> Your assignment
Go through the records and copy each line where the string "shift" occurs.

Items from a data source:
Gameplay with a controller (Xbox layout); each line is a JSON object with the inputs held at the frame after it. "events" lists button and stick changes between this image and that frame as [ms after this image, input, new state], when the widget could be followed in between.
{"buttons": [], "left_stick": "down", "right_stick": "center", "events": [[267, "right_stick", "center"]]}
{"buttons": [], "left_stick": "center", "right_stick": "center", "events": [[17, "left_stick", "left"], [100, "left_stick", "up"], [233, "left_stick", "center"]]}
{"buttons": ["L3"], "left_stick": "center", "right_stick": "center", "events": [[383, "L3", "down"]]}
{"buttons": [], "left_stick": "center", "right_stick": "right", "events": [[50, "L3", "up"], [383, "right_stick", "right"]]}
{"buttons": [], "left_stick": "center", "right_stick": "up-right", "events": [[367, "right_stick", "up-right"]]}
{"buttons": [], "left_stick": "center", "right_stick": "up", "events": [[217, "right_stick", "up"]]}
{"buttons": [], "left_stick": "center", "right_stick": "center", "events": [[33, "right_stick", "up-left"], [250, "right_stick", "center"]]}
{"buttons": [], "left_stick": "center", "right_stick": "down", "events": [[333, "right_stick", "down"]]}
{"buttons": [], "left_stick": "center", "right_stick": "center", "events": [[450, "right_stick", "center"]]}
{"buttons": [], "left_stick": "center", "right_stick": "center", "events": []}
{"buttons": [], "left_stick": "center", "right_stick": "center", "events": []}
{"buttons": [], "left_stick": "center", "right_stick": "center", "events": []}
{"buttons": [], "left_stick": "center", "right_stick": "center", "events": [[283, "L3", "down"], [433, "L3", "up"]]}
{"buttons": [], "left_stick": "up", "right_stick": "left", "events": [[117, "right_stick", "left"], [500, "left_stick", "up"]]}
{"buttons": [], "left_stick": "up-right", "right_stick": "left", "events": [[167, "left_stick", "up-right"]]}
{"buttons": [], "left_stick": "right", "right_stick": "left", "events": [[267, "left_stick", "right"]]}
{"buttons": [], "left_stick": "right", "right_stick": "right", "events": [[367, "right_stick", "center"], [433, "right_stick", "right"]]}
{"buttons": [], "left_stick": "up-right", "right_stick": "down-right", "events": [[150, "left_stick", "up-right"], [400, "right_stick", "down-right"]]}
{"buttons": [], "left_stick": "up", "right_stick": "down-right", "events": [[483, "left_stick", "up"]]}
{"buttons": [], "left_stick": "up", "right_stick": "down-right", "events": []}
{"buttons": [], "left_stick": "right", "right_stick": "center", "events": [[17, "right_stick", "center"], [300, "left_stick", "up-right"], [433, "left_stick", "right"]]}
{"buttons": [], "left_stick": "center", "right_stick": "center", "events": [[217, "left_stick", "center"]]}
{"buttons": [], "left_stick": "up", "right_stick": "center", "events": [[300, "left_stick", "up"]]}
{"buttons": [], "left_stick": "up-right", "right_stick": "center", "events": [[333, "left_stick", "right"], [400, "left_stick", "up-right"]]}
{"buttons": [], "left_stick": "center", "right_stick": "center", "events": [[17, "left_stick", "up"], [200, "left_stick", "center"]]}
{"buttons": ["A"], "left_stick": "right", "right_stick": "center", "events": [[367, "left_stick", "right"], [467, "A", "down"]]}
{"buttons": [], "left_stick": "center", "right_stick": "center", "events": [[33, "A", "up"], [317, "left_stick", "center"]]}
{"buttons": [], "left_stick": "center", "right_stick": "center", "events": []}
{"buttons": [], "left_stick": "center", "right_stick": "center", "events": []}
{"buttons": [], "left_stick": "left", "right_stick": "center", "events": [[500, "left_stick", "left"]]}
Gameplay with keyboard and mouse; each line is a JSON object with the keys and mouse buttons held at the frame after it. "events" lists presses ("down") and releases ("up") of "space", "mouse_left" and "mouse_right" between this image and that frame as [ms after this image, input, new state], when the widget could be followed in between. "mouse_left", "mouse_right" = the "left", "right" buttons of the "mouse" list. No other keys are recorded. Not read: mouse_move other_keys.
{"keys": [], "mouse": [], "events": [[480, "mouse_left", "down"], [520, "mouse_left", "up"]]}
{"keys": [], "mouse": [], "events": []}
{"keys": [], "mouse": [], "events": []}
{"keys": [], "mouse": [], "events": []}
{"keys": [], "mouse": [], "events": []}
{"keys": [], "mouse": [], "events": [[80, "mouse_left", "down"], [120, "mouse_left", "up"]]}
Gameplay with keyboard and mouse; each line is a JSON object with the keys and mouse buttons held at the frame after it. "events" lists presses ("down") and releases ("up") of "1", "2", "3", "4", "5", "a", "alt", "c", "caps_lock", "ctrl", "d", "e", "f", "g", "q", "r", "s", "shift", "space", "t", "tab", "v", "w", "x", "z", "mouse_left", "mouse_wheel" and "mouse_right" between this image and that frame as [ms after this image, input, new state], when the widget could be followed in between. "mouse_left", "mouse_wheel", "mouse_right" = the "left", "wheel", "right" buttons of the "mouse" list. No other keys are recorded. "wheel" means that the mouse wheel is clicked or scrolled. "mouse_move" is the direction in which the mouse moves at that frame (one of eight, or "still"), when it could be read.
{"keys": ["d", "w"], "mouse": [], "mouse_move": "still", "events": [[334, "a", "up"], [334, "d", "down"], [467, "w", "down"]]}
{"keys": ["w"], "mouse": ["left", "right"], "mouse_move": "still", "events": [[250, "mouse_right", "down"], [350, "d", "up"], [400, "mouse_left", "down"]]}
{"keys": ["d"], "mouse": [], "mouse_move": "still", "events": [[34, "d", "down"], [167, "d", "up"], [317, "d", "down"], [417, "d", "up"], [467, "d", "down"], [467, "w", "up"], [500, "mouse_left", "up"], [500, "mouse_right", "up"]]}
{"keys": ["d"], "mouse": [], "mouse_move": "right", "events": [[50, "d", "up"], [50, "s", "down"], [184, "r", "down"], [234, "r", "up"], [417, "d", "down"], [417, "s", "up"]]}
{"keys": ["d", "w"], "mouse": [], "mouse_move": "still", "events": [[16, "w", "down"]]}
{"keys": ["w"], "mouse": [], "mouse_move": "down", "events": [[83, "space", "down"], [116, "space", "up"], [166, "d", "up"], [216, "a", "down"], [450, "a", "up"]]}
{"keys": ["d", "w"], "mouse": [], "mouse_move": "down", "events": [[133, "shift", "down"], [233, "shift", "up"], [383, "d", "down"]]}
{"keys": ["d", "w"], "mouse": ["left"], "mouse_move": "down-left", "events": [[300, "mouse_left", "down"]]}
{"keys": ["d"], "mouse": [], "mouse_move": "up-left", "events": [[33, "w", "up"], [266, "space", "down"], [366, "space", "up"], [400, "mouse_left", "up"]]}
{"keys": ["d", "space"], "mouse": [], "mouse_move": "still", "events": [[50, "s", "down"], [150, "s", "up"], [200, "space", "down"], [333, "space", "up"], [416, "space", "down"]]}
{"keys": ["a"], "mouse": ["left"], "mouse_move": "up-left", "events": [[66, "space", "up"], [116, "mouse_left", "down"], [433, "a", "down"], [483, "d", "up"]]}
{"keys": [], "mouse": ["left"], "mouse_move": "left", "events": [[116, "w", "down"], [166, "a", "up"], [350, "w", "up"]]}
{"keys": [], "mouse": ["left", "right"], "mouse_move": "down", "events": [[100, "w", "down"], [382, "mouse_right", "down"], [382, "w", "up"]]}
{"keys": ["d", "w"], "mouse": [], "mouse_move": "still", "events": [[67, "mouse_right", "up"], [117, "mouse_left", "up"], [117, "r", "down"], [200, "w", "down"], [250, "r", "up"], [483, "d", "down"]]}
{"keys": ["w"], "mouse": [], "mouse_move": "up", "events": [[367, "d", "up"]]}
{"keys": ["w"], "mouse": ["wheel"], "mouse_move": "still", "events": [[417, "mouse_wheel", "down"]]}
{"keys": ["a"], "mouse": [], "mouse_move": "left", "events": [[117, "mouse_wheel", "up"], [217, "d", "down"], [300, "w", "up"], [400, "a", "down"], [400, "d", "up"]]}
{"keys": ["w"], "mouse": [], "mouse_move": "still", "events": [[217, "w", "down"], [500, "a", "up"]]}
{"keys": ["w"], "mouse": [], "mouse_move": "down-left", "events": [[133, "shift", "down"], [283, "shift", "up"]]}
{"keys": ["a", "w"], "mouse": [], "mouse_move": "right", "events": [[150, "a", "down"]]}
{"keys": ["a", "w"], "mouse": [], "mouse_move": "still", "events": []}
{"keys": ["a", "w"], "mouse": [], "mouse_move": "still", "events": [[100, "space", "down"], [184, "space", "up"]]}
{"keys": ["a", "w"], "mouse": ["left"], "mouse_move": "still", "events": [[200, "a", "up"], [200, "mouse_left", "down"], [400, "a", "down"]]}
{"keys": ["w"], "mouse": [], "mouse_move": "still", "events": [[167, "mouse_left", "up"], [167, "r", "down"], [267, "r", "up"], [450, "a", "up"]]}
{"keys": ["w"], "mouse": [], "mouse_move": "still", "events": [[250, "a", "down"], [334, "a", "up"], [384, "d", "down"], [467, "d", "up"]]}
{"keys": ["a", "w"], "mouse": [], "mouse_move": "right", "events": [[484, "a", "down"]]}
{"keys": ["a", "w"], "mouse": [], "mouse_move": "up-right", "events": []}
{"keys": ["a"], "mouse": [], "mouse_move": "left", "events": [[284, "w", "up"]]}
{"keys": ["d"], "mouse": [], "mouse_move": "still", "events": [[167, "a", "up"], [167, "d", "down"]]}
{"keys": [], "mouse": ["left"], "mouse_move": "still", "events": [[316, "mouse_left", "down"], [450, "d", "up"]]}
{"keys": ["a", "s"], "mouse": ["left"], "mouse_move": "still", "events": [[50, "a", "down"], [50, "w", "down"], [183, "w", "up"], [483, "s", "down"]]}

> Task response
Gameplay with keyboard and mouse; each line is a JSON object with the keys and mouse buttons held at the frame after it. "events" lists presses ("down") and releases ("up") of "1", "2", "3", "4", "5", "a", "alt", "c", "caps_lock", "ctrl", "d", "e", "f", "g", "q", "r", "s", "shift", "space", "t", "tab", "v", "w", "x", "z", "mouse_left", "mouse_wheel" and "mouse_right" between this image and that frame as [ms after this image, input, new state], when the widget could be followed in between. "mouse_left", "mouse_wheel", "mouse_right" = the "left", "wheel", "right" buttons of the "mouse" list. No other keys are recorded. "wheel" means that the mouse wheel is clicked or scrolled. "mouse_move" is the direction in which the mouse moves at that frame (one of eight, or "still"), when it could be read.
{"keys": ["d", "w"], "mouse": [], "mouse_move": "down", "events": [[133, "shift", "down"], [233, "shift", "up"], [383, "d", "down"]]}
{"keys": ["w"], "mouse": [], "mouse_move": "down-left", "events": [[133, "shift", "down"], [283, "shift", "up"]]}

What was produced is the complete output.